Mentre chiudo questo punto, leggo da un’agenzia che la Corte costituzionale ha dichiarato l’illegittimità dell’articolo del Pacchetto sicurezza “nella parte in cui non dispone che l’inottemperanza all’ordine di allontanamento sia punita nel solo caso che abbia luogo senza giustificato motivo”. In altri termini ha stabilito che lo straniero che si trova in un “estremo stato di indigenza” non è punibile in caso di non obbedienza all’ordine di allontanamento o di espulsione dall’Italia. Una buona notizia, che mitiga gli effetti di una norma palesemente ingiusta, disumana.

Leggo il giorno dopo l’apertura de La Padania: “E ora la Consulta vieta le espulsioni. Incredibile sentenza della Corte Costituzionale che ritiene illegittimo il rimpatrio dei clandestini indigenti. Il buonismo consente a chi non ha lavoro e tira a campare con espedienti di continuare a delinquere”.

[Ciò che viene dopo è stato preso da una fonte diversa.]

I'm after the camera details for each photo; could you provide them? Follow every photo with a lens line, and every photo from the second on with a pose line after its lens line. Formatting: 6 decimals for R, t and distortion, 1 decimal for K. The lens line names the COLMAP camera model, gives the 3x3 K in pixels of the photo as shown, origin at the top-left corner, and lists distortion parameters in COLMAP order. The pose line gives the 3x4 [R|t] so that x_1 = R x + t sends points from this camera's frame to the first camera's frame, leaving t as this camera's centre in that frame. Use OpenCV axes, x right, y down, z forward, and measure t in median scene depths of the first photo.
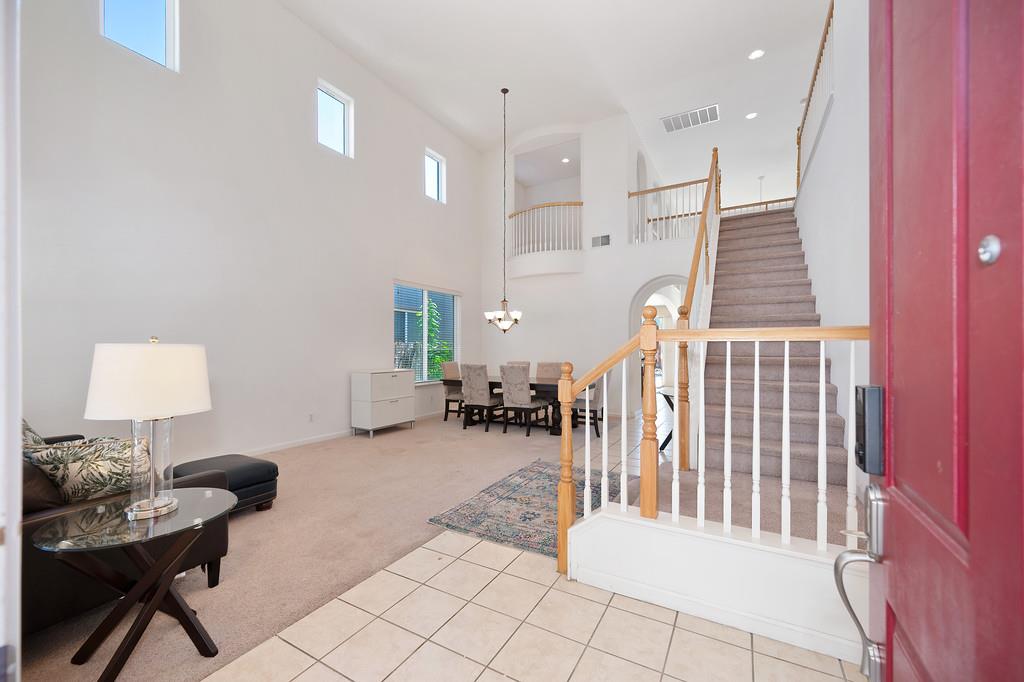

Sconcertante. Il segno di una profonda decadenza della politica italiana. O forse solo di una parte di essa, fortunatamente. Certamente l’impronta tangibile di un gigantesco paradosso: contrastare un fenomeno che, a parte ogni argomento sulla civiltà di un paese, è assolutamente funzionale agli interessi di un territorio che si pretende di difendere e rappresentare (…)

di Luigi Pandolfi

*Tratto da Lega Nord, Un paradosso italiano in 5 punti e mezzo (Laruffa, 2011)

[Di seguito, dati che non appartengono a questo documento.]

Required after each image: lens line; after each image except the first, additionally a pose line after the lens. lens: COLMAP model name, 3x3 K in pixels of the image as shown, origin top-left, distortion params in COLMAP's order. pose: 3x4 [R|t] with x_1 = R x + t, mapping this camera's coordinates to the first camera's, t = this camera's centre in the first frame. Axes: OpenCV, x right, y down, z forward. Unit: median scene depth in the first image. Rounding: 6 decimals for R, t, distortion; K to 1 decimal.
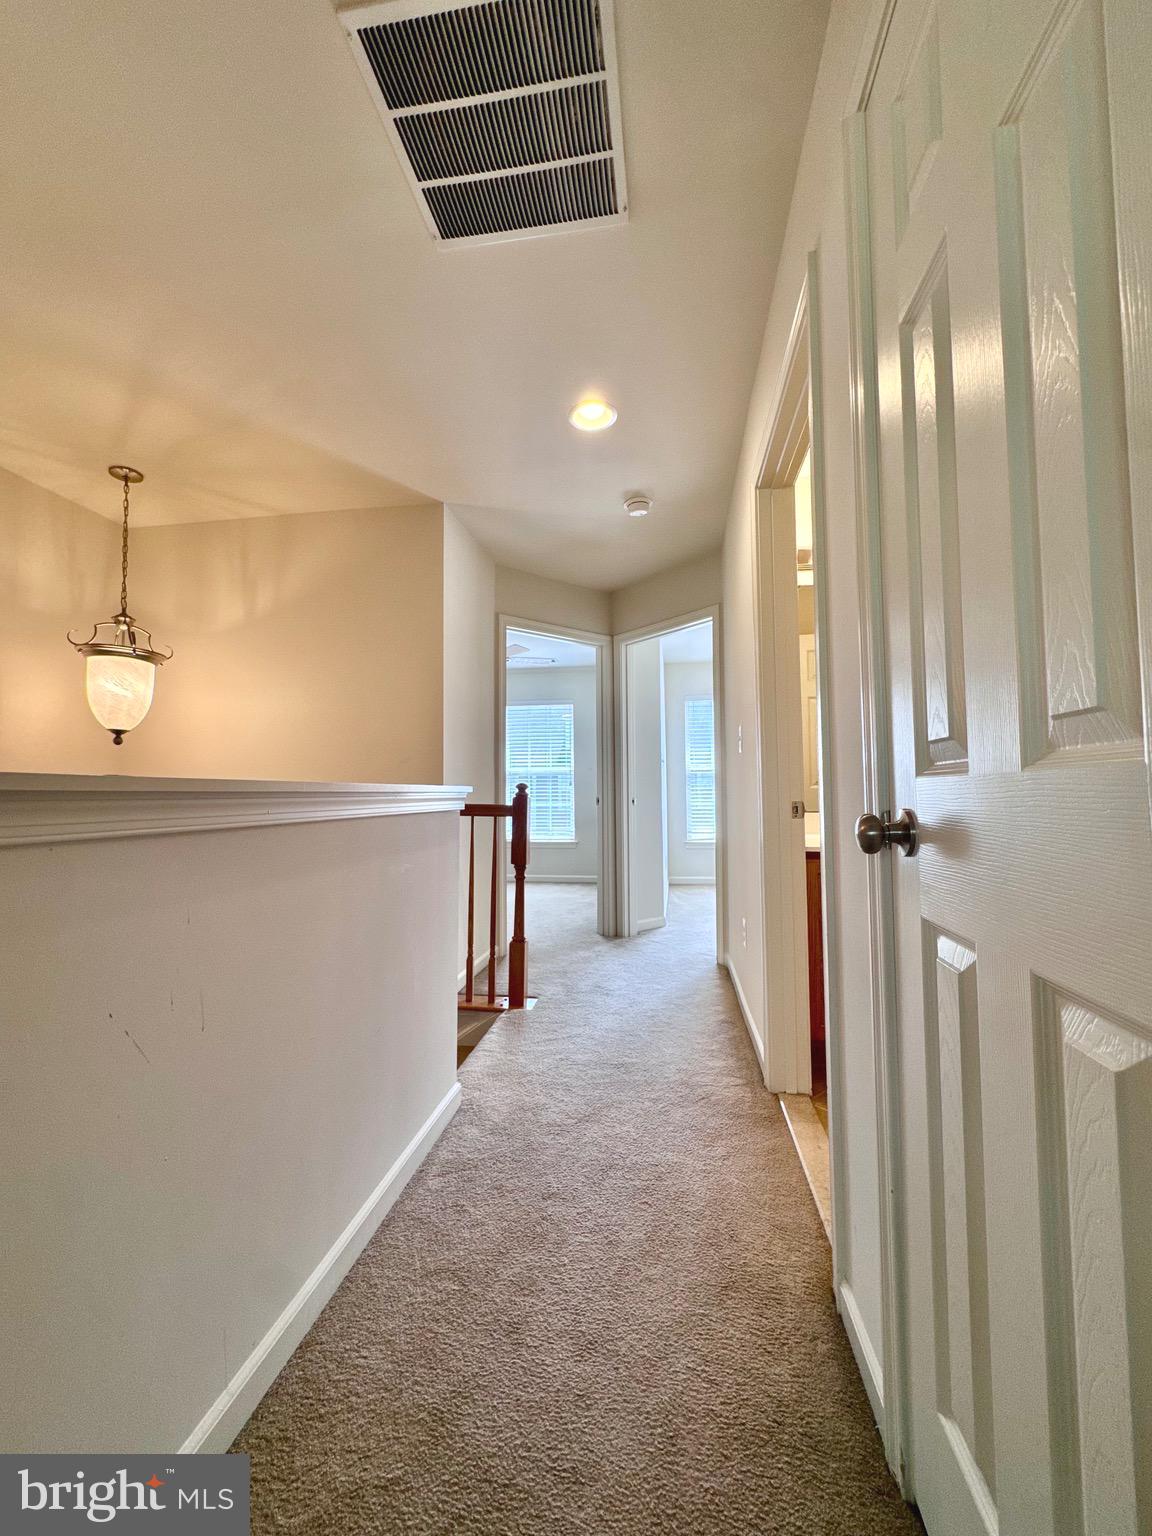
lens RADIAL K [[616.0, 0, 577.3], [0, 616.0, 766.2], [0, 0, 1]] dist [-0.004524, -0.000309]
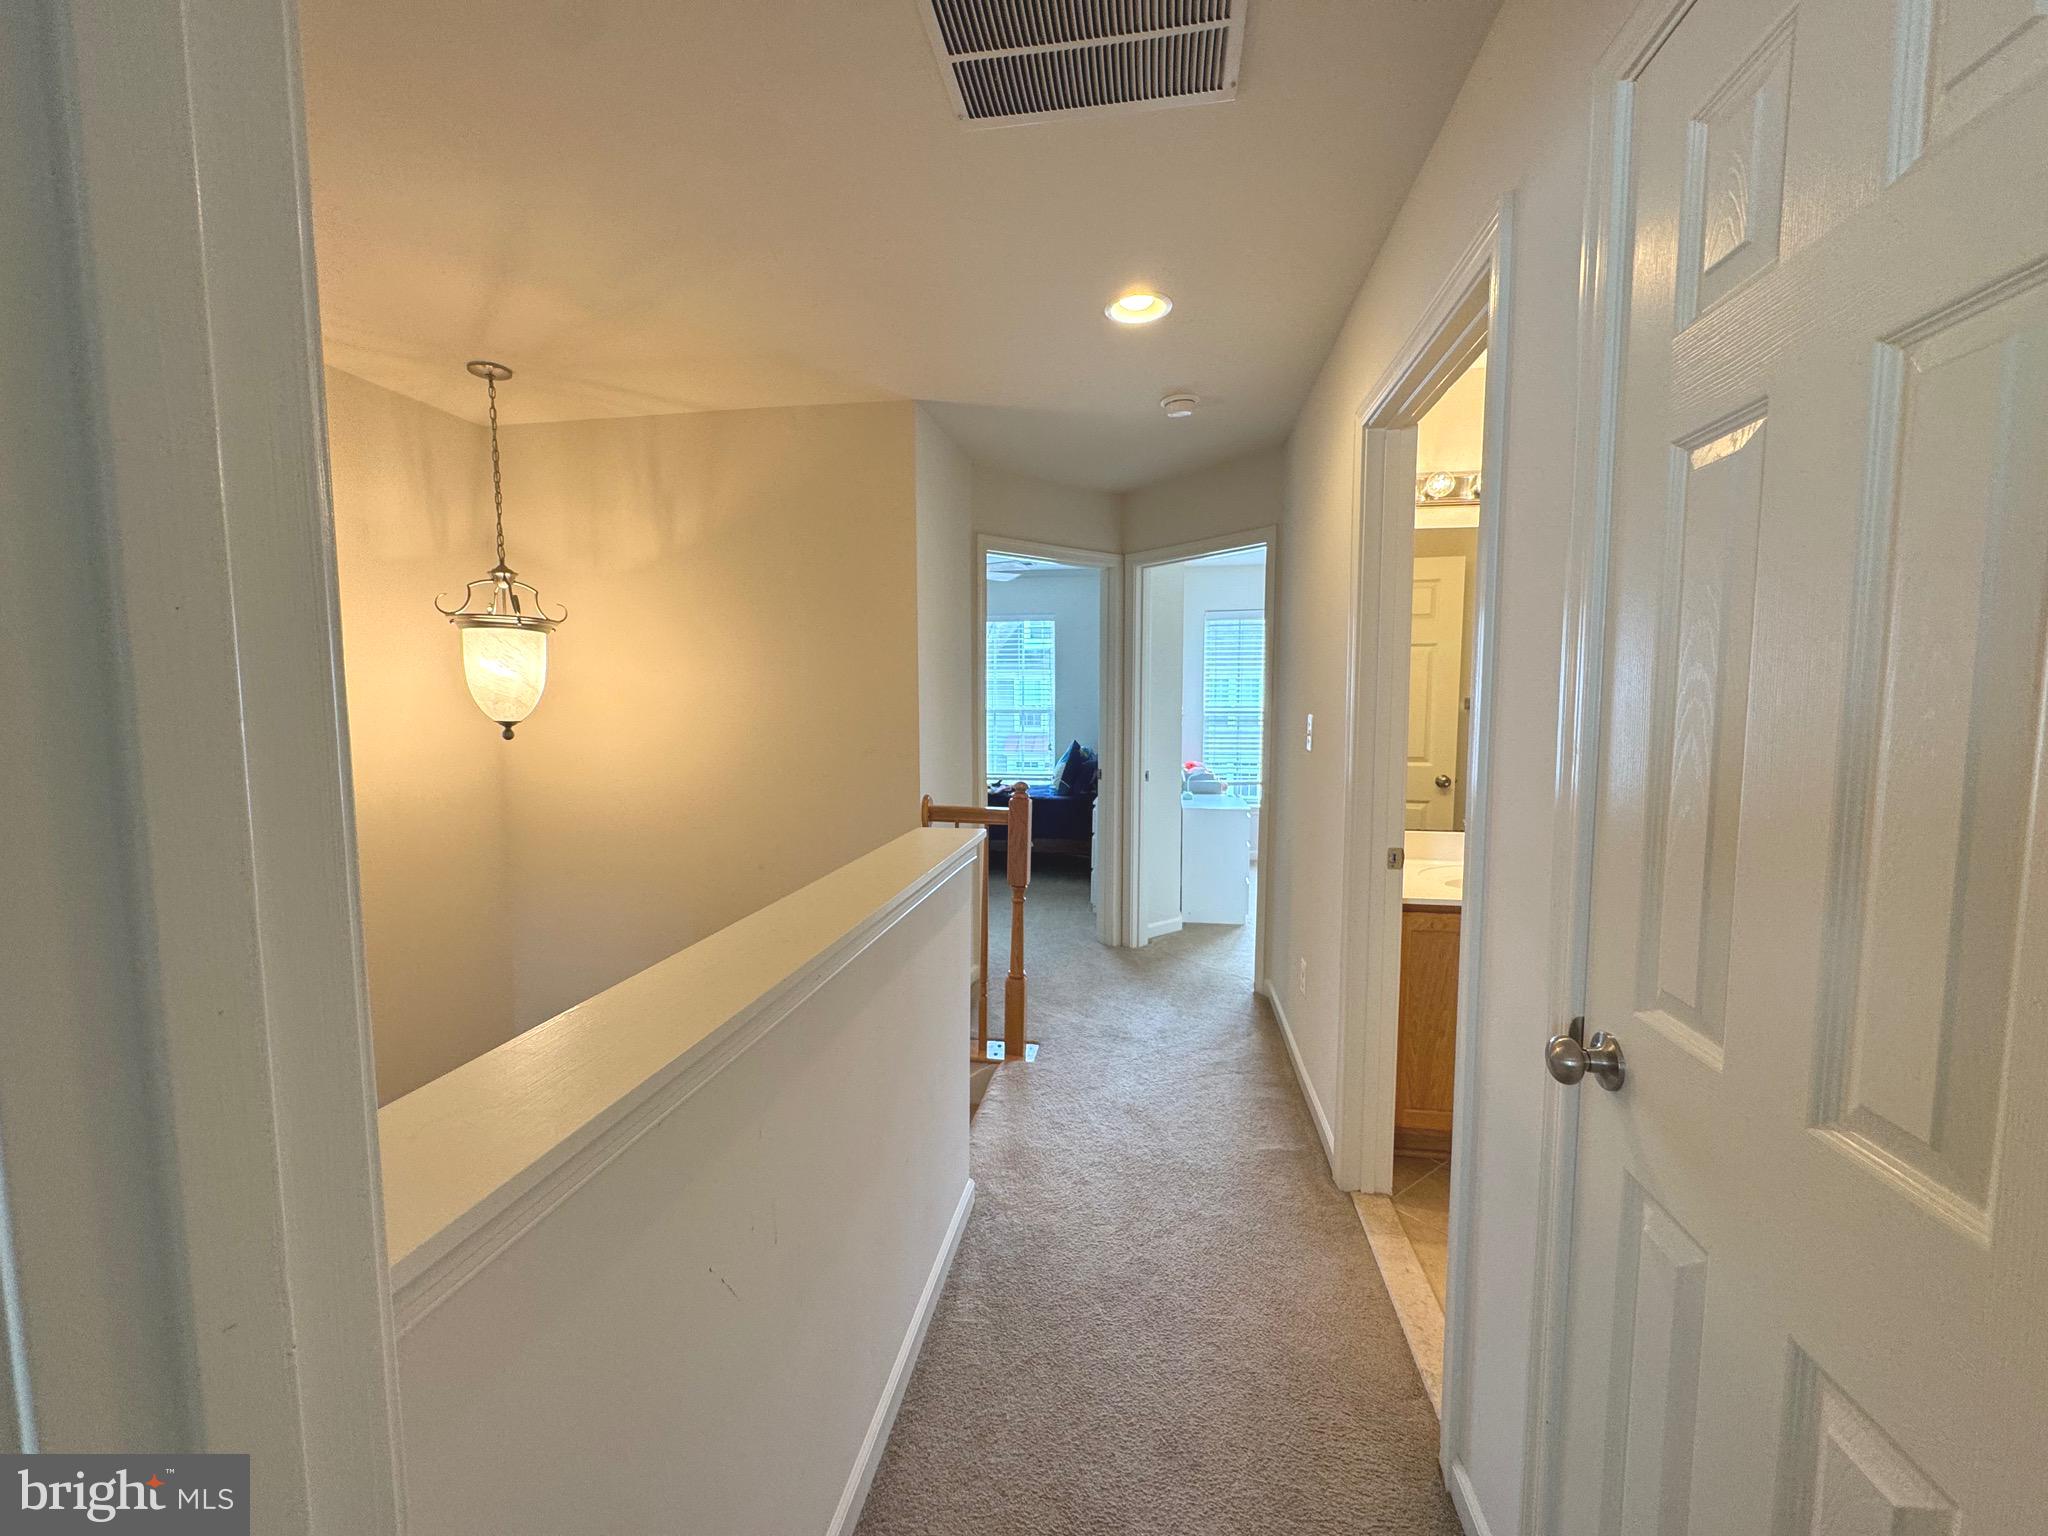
lens RADIAL K [[821.4, 0, 1024.7], [0, 821.4, 766.8], [0, 0, 1]] dist [-0.004524, -0.000309]
pose [[0.999934, 0.007085, -0.009002, -0.084749], [-0.005860, 0.991570, 0.129437, -0.139134], [0.009843, -0.129376, 0.991547, -0.025909]]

 1 La Legge 15 luglio 2009, n. 94, parte del c.d. Pacchetto sicurezza, introduce il reato di immigrazione clandestina, che prevede un’ammenda da 5.000 a 10.000 euro per lo straniero che entra illegalmente nel territorio dello Stato..Il provvedimento prevede anche dei limiti ai matrimoni di interesse: per acquisire la cittadinanza italiana non sarà più sufficiente la semplice effettuazione del matrimonio ma occorrerà che il coniuge, straniero o apolide, di cittadino italiano risieda legalmente da almeno due anni nel territorio della Repubblica (ovvero tre anni se la residenza è invece all’estero); nuove norme in materia di occupazione del suolo pubblico; misure di contrasto all’impiego di minori nell’accattonaggio;misure in materia di confisca dei beni di provenienza illecita; la possibilità per i sindaci di avvalersi della collaborazione di associazioni, formate principalmente da ex appartenenti alle forze dell’ordine, di cittadini non armati in grado di segnalare casi di disagio sociale o che rechino pregiudizio alla sicurezza ( le famose ronde); l’ estensione della permanenza nei Cpt, rinominati “centri di identificazione ed espulsione” dal Decreto Legge 23 maggio 2008) fino ad un massimo di 180 giorni. (Altalex, 27 luglio 2009).